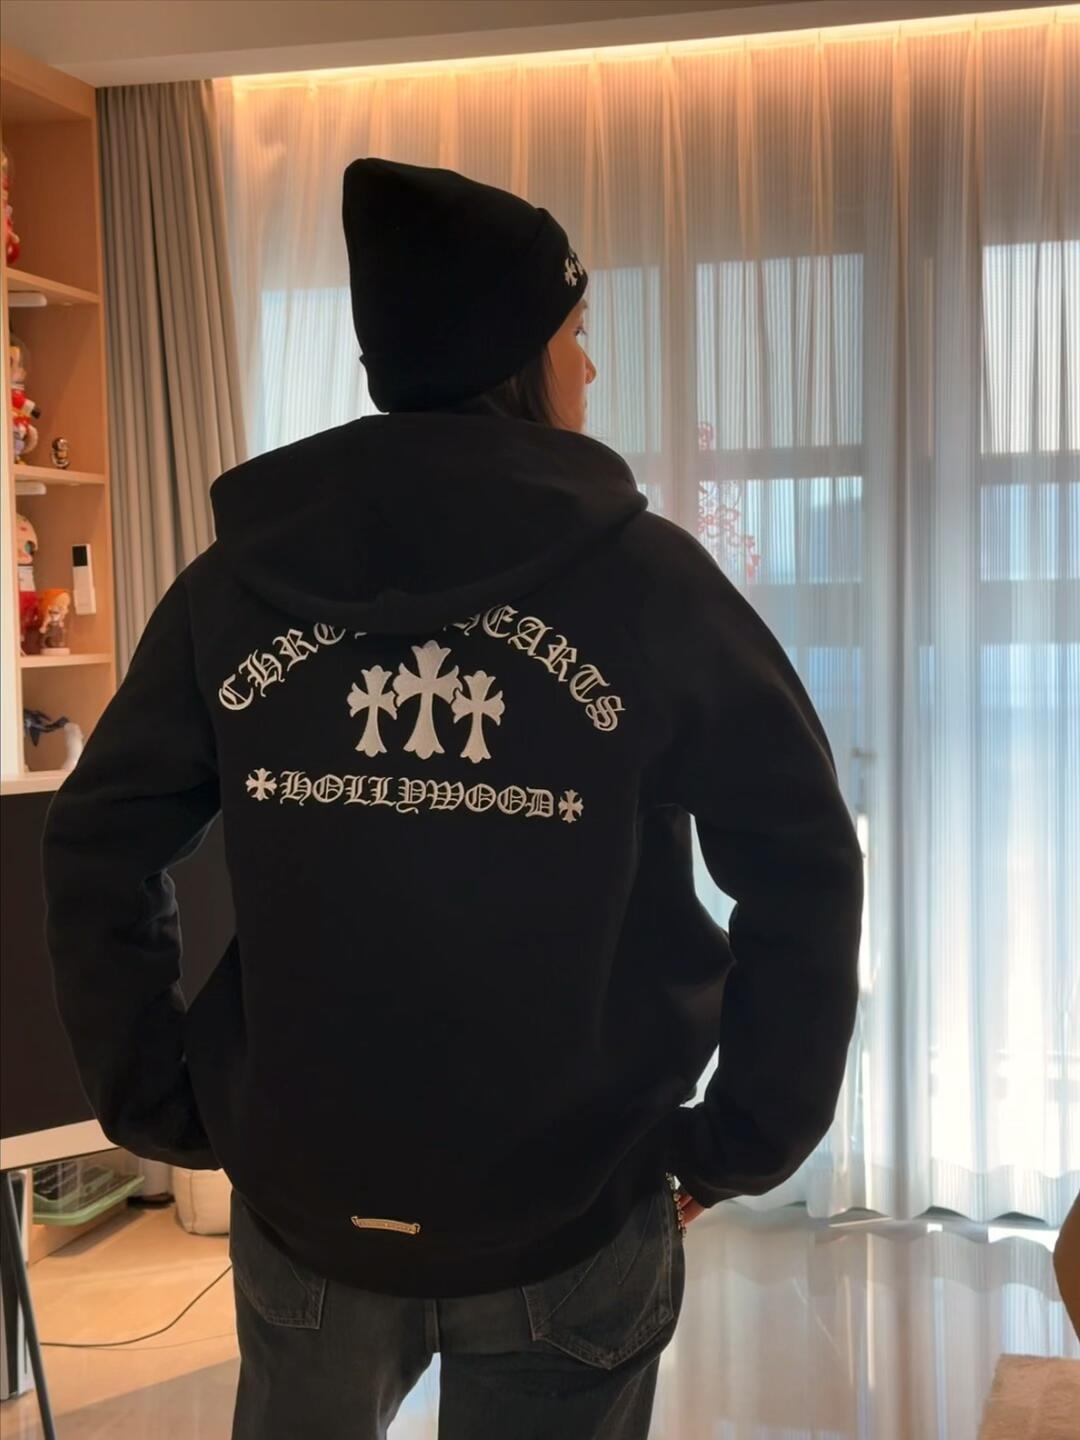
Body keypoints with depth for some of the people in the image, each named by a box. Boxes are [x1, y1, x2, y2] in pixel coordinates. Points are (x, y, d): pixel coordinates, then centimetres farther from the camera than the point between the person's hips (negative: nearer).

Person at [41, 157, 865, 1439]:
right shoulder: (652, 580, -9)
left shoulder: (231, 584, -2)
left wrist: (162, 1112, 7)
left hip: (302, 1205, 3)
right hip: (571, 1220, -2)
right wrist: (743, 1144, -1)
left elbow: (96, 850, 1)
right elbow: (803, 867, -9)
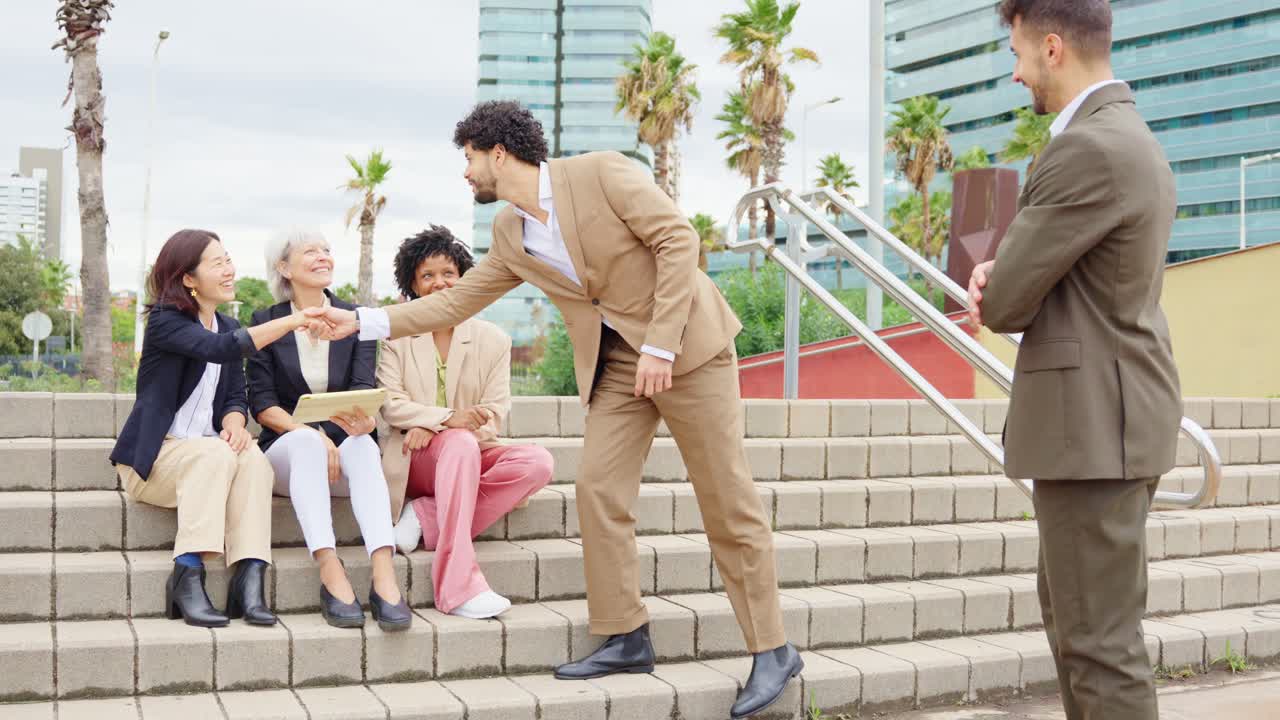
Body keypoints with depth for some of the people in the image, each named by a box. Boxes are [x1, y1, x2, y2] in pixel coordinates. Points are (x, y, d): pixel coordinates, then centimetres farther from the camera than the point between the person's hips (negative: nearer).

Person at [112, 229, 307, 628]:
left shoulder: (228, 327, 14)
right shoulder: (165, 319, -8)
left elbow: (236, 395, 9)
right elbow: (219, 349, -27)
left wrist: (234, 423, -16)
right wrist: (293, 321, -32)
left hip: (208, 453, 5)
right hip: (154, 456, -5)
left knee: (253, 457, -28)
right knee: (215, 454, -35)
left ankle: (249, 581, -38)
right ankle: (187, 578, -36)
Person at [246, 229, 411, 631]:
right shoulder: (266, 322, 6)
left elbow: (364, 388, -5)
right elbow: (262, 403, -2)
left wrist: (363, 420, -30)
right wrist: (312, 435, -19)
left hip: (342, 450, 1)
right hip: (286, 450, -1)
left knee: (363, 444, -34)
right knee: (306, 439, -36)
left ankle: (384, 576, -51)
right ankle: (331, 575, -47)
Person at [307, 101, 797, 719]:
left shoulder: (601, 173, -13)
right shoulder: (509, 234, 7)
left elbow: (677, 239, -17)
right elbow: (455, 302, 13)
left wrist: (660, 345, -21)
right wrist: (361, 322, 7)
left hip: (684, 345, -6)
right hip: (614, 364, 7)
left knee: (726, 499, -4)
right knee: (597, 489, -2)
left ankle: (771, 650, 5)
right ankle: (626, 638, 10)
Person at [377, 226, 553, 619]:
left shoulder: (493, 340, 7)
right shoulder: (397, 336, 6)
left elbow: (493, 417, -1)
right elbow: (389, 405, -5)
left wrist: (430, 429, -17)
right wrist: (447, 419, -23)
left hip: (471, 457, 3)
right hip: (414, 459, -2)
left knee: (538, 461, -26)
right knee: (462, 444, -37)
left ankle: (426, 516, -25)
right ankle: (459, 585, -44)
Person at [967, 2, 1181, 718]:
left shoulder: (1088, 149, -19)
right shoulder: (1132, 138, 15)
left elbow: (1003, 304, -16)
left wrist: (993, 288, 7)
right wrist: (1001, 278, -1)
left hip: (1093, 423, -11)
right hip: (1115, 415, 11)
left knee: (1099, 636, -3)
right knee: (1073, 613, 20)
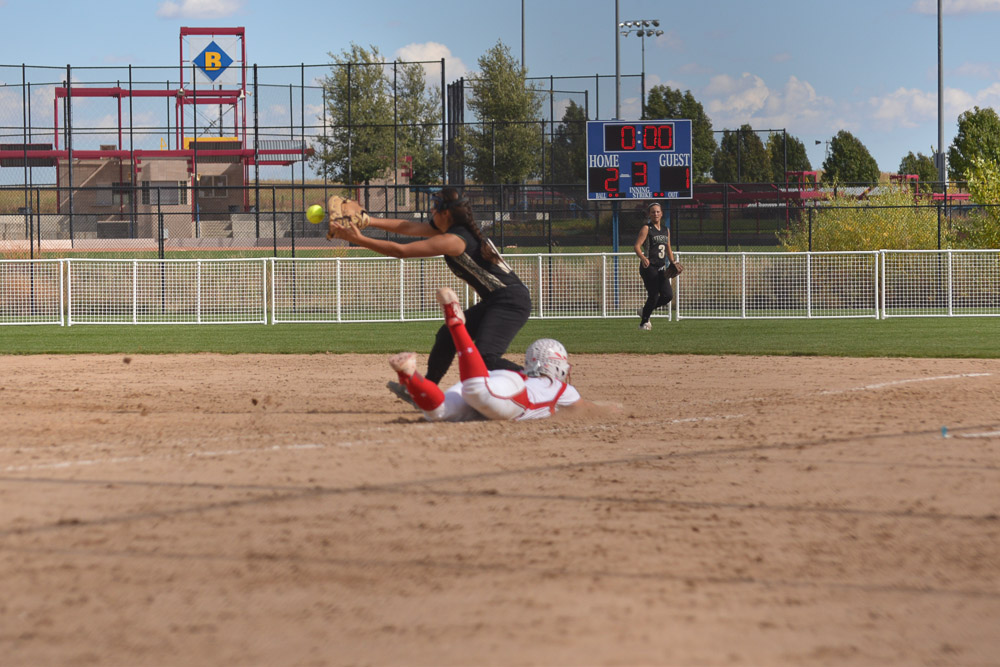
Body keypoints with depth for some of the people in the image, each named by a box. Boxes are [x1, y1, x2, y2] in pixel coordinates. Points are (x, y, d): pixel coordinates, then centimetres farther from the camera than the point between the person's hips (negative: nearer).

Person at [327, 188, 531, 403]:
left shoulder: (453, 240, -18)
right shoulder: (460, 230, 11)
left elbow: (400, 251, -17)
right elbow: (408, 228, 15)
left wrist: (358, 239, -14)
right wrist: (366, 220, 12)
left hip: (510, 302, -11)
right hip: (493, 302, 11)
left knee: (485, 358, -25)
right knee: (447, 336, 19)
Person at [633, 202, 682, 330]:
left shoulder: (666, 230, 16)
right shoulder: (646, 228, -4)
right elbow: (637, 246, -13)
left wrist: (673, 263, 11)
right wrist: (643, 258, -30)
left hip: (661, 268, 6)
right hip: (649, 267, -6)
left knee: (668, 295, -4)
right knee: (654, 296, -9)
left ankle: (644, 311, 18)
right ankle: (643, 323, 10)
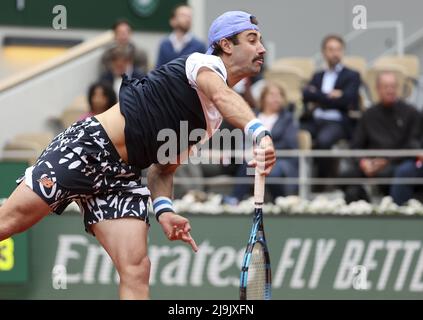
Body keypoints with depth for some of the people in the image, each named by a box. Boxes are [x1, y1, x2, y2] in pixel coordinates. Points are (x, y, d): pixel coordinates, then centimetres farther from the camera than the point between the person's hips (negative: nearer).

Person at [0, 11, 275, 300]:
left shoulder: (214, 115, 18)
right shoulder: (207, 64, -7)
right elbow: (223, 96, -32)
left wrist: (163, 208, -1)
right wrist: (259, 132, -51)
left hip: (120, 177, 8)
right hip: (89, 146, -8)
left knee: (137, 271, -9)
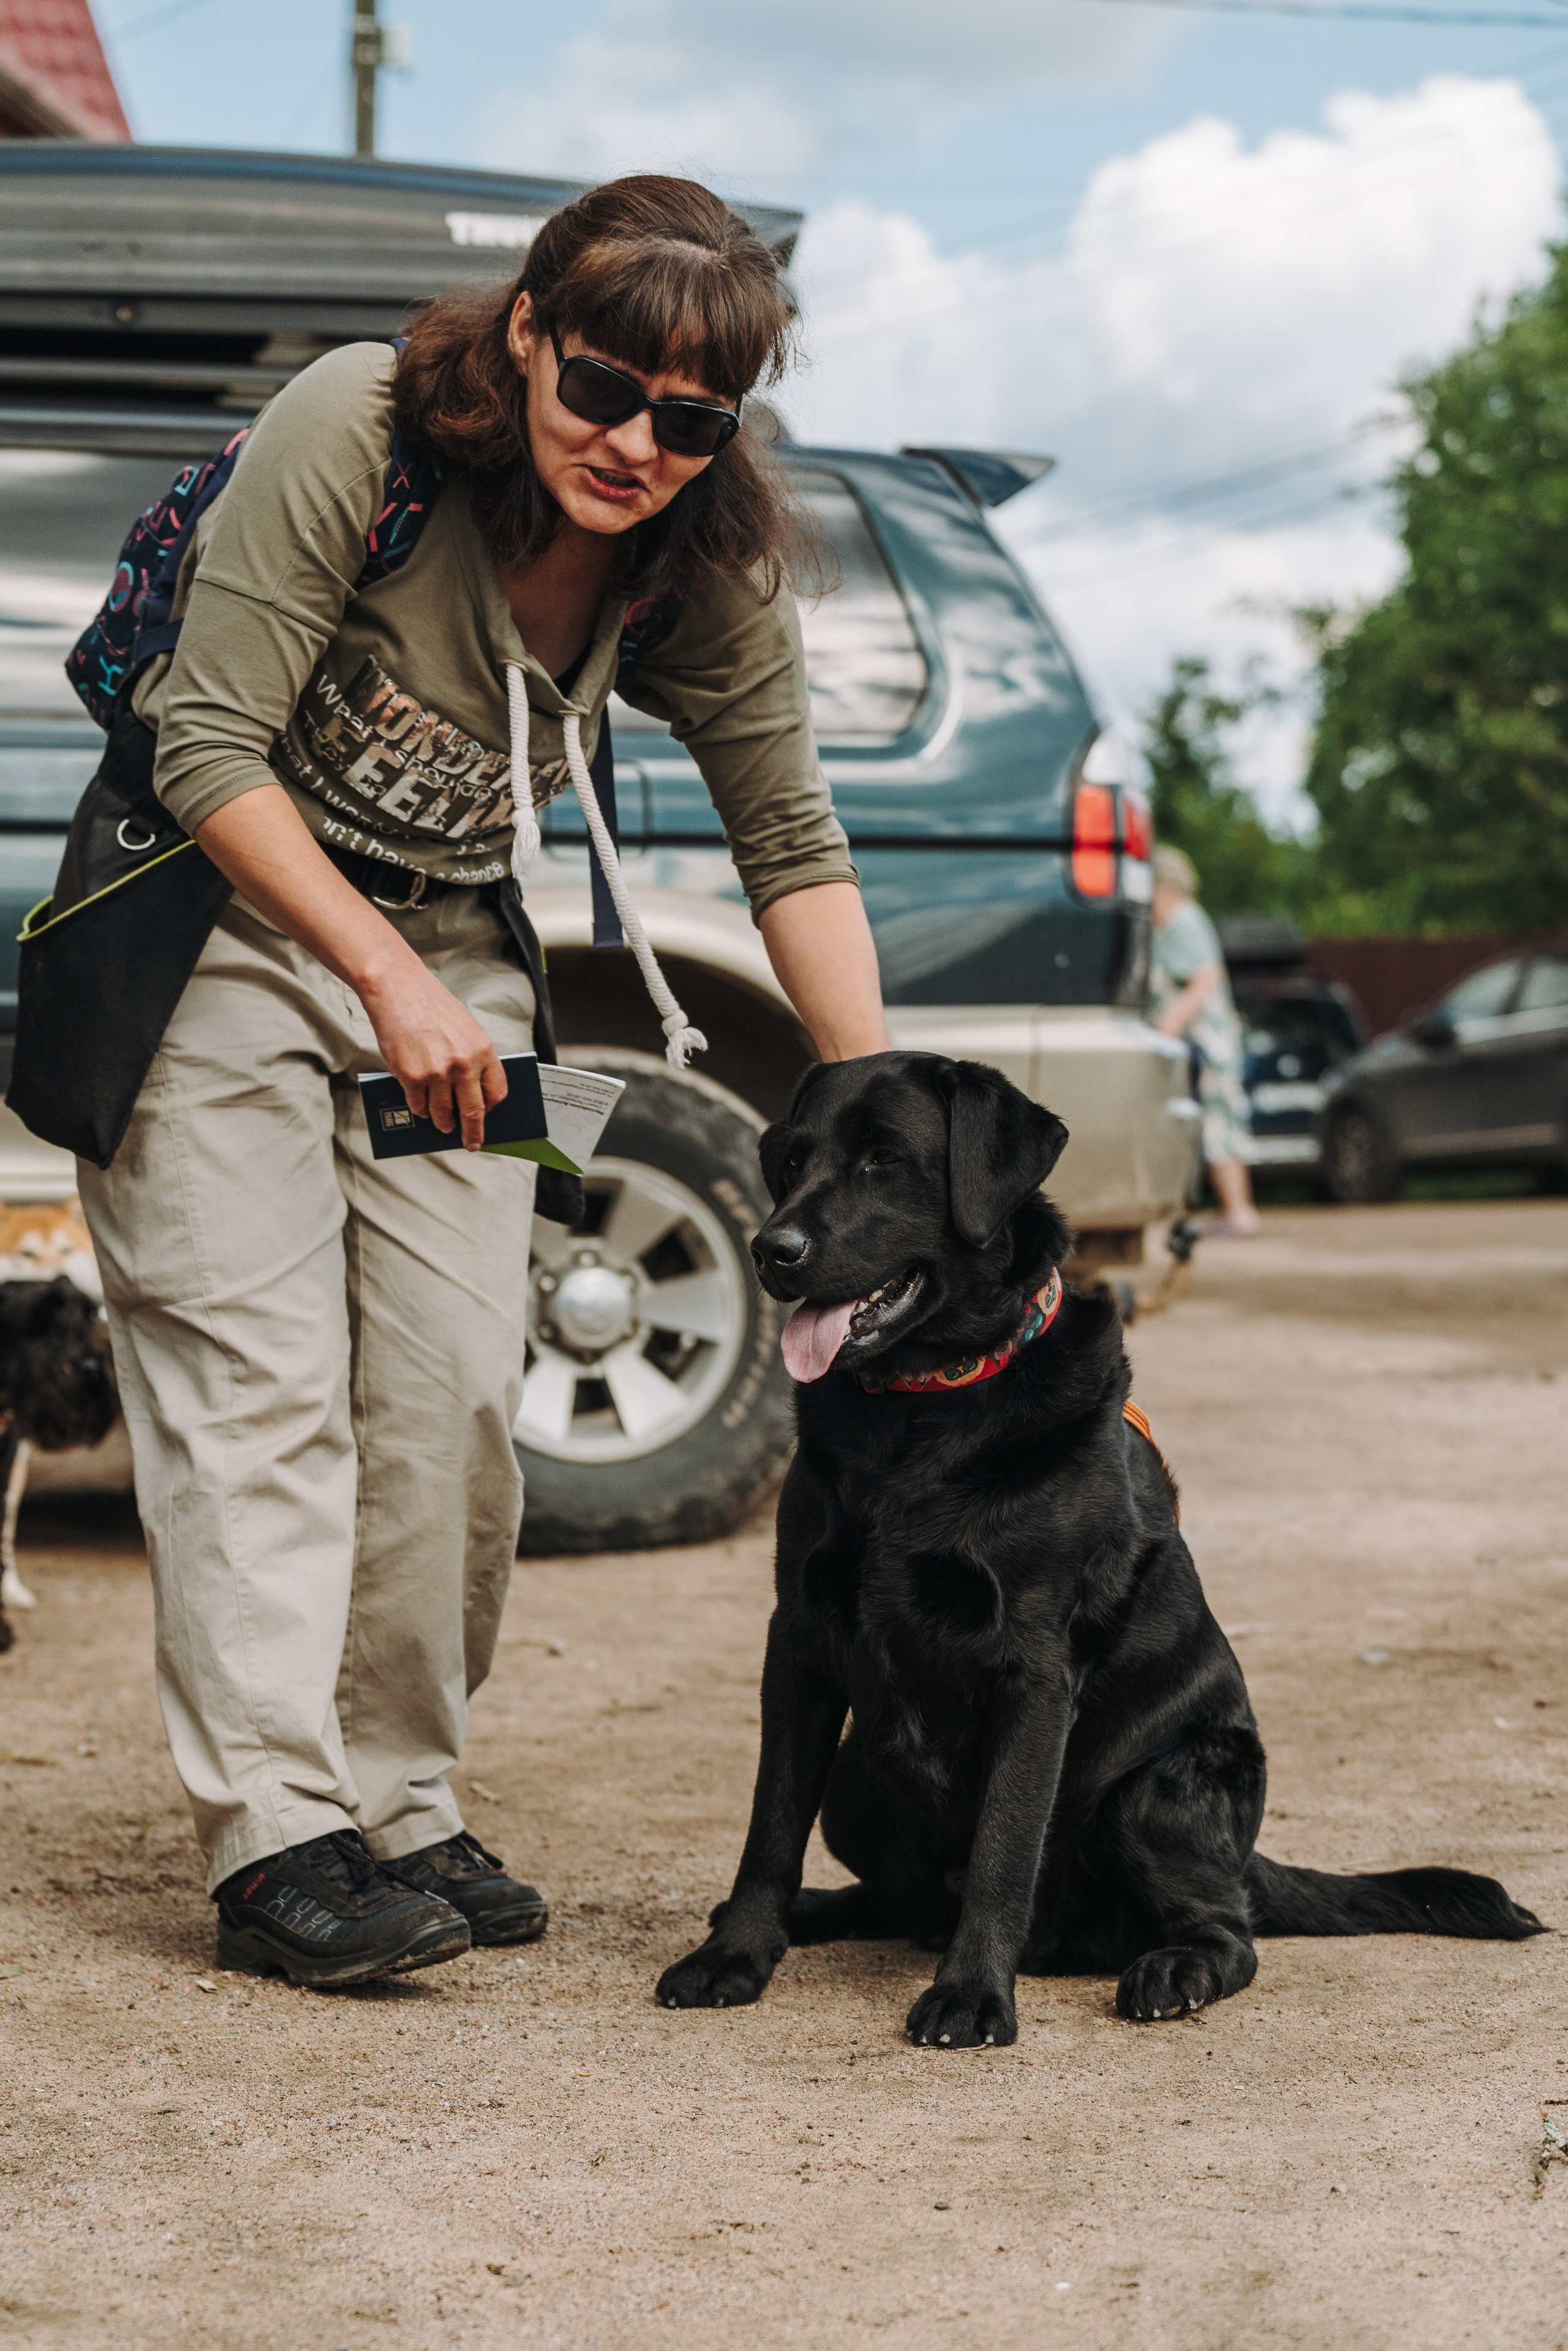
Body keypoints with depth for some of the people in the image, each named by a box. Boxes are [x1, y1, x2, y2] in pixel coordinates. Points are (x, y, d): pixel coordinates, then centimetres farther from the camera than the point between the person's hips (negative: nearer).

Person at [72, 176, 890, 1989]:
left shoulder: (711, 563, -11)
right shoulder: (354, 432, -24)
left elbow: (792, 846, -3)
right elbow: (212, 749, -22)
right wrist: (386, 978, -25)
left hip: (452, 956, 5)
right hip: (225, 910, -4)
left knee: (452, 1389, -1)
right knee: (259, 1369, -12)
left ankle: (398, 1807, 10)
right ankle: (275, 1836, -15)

**What this task involves:** Starting with the first line of the records above and stopping after the line containing "left hip: (302, 1205, 3)", repeat every line exactly and leave out the pictures.

**Written solution:**
Body keypoints with depth for some of the people in the image, each named by a box. Boxes are [x1, y1, x2, y2] in pixel coordinates. Points are (x, y, d): pixel coordinates, then centimetres farther from the camera than the point between the person's hips (negative: nearer).

Person at [41, 157, 865, 1439]:
right shoulder: (652, 580, -9)
left shoulder: (231, 584, -2)
left wrist: (162, 1112, 7)
left hip: (302, 1205, 3)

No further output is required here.